A: The goal is to support more platforms in the future such as Cisco ASA-OS, and possibly non-Cisco devices. These devices will likely return different sets of information. This tool is designed to be simple, not particularly advanced through layered abstractions.
Q: Why not use an API like RESTCONF or NETCONF instead of SSH + CLI?
A: This tool is designed for risk-averse users or managers that are not rapidly migrating to API-based management. It is not an infrastructure-as-code solution and does not manage device configurations. All of the commands used in the playbook can be issued at privilege level 1 to further reduce risk. With the exception of updating the login credentials and populating the necessary variables, there is no complex setup work required.
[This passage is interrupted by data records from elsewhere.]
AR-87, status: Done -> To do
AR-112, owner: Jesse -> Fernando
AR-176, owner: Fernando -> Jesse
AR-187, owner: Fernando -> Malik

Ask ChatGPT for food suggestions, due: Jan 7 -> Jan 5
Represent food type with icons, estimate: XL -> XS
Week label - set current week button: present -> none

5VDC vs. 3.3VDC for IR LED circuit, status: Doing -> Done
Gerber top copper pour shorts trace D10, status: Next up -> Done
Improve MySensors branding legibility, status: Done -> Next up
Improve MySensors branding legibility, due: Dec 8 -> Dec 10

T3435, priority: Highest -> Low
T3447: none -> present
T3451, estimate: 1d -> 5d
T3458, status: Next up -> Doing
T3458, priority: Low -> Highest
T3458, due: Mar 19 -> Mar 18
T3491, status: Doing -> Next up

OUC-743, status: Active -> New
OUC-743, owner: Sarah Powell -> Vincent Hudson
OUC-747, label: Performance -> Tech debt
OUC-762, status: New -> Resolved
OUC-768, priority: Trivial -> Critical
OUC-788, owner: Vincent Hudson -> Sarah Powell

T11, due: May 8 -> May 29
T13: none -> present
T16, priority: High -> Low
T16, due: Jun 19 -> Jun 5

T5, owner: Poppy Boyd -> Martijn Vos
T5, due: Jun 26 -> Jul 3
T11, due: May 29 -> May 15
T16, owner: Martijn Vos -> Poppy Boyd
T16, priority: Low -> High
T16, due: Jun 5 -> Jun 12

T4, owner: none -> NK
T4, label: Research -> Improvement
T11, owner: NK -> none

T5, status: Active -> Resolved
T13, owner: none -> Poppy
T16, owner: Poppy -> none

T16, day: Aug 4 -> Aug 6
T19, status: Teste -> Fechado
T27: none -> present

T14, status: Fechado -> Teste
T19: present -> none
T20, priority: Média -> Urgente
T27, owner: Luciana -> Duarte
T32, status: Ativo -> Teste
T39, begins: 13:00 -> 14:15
Q: Why not parse the OSPF interfaces? Many errors occur at this level.
A: Parsing individual interfaces would require state declarations on a per-host basis to determine what each interface should have. This defeats the purpose of a simple, low-effort solution which uses only area and process level parameters for verification. Furthermore, the detailed statistics checking will alert the user to many errors (authentication, MTU mismatch, etc) at a more general level. The user can check the logs to see the exact commands, which includes the non-parsed interface text.
Q: For NX-OS why didn't you use the
| json filter from the CLI?
A: While this would have saved a lot of parsing code, I did not want to have an inconsistent overall strategy for one network device. Additionally, the filter does not render milliseconds properly (eg, SPF throttle timers) which reduced my confidence in its overall accuracy.